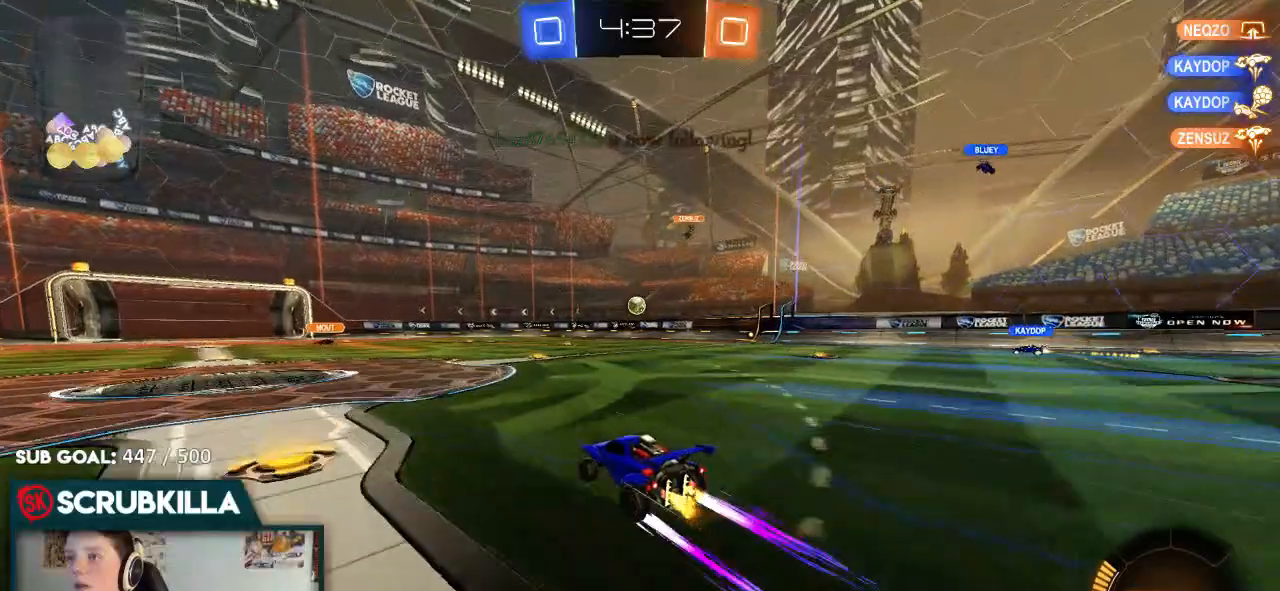
{"dt_ms": 500, "buttons": ["R2"], "left_stick": "center", "right_stick": "center", "events": [[250, "left_stick", "right"], [433, "left_stick", "center"]]}
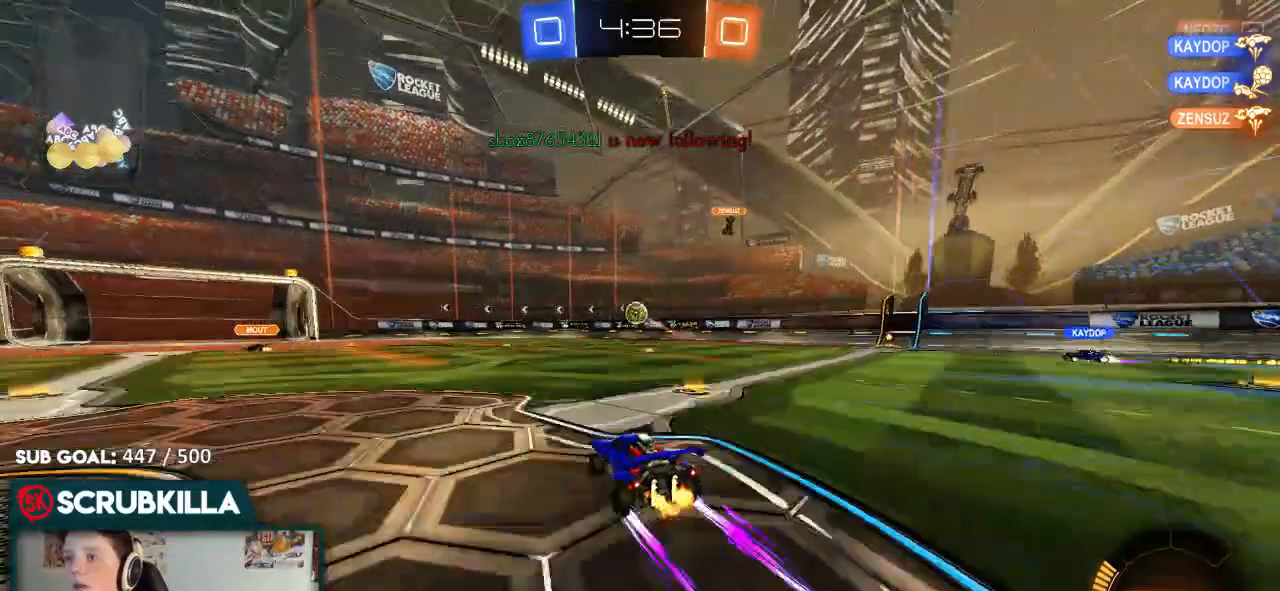
{"dt_ms": 500, "buttons": [], "left_stick": "left", "right_stick": "center", "events": [[450, "left_stick", "left"], [483, "R2", "up"]]}
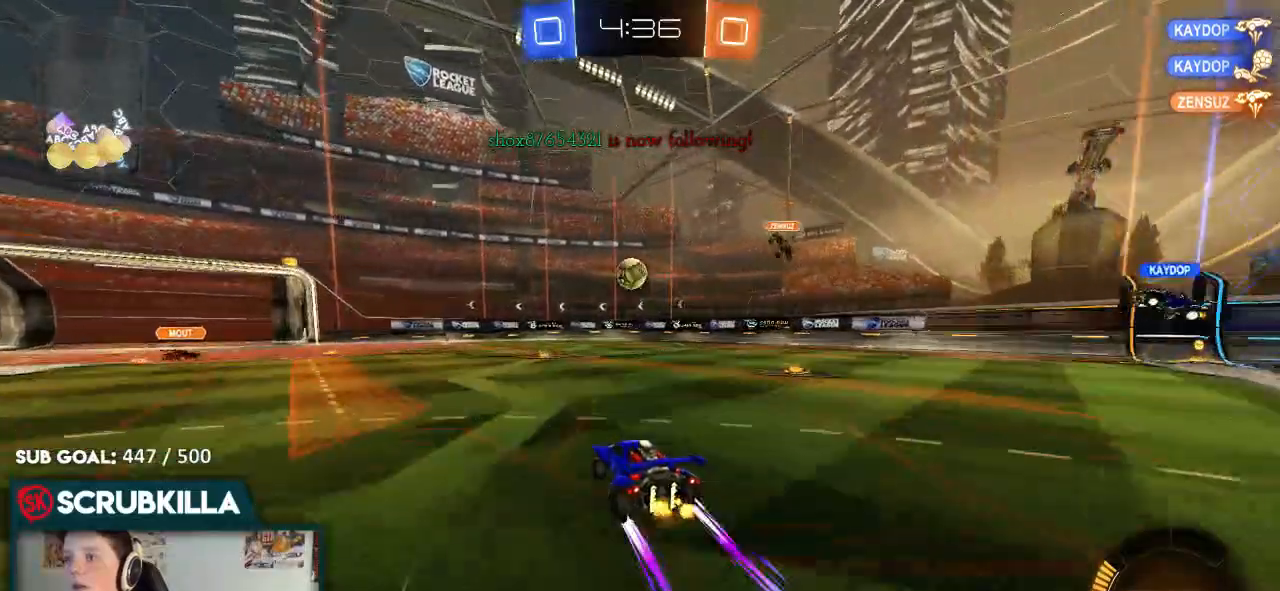
{"dt_ms": 500, "buttons": ["X", "R2"], "left_stick": "right", "right_stick": "center", "events": [[50, "L2", "down"], [300, "L2", "up"], [300, "left_stick", "right"], [433, "X", "down"], [500, "R2", "down"]]}
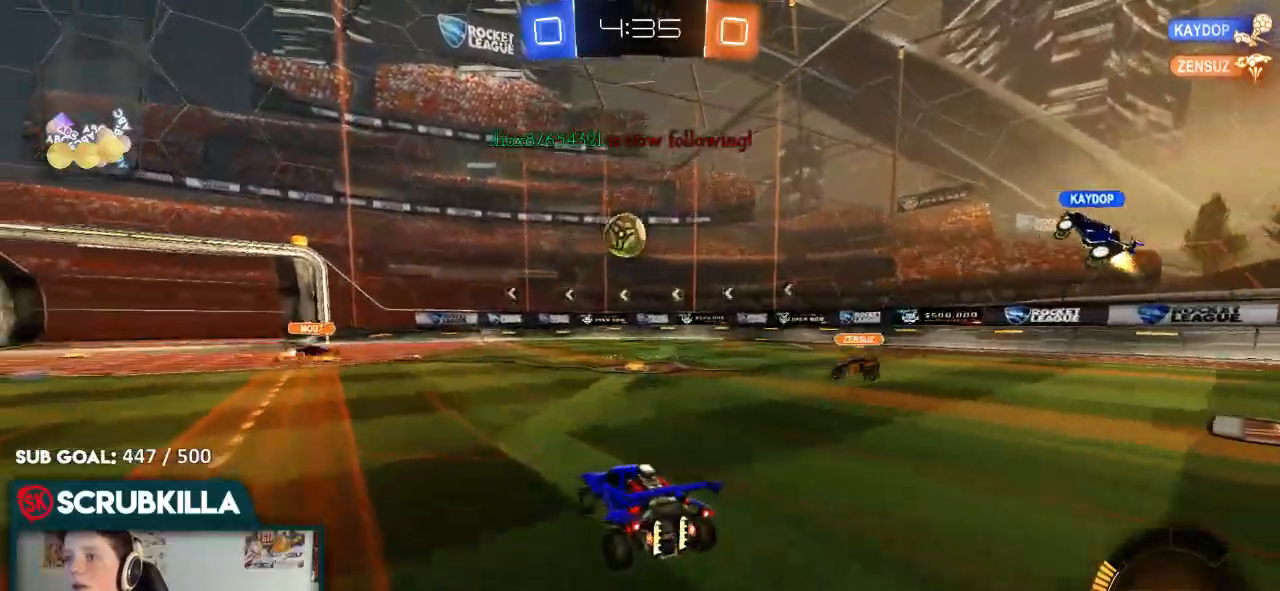
{"dt_ms": 500, "buttons": ["R2"], "left_stick": "right", "right_stick": "center", "events": [[67, "X", "up"]]}
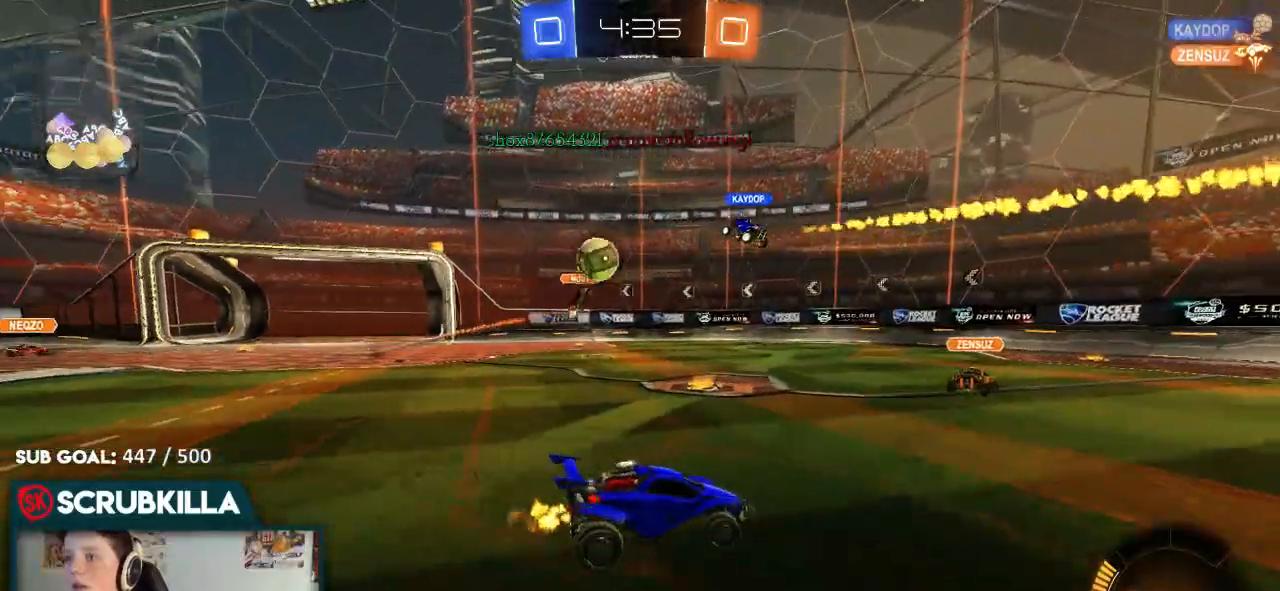
{"dt_ms": 500, "buttons": ["X", "R2"], "left_stick": "down-right", "right_stick": "center", "events": [[33, "left_stick", "center"], [167, "left_stick", "left"], [367, "R2", "up"], [433, "R2", "down"], [433, "left_stick", "down-right"], [500, "X", "down"]]}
___
* _Task description_
Write out the entries again, exactly as given, skipping any images.

* _Response_
{"dt_ms": 500, "buttons": ["R2"], "left_stick": "center", "right_stick": "center", "events": [[250, "left_stick", "right"], [433, "left_stick", "center"]]}
{"dt_ms": 500, "buttons": [], "left_stick": "left", "right_stick": "center", "events": [[450, "left_stick", "left"], [483, "R2", "up"]]}
{"dt_ms": 500, "buttons": ["X", "R2"], "left_stick": "right", "right_stick": "center", "events": [[50, "L2", "down"], [300, "L2", "up"], [300, "left_stick", "right"], [433, "X", "down"], [500, "R2", "down"]]}
{"dt_ms": 500, "buttons": ["R2"], "left_stick": "right", "right_stick": "center", "events": [[67, "X", "up"]]}
{"dt_ms": 500, "buttons": ["X", "R2"], "left_stick": "down-right", "right_stick": "center", "events": [[33, "left_stick", "center"], [167, "left_stick", "left"], [367, "R2", "up"], [433, "R2", "down"], [433, "left_stick", "down-right"], [500, "X", "down"]]}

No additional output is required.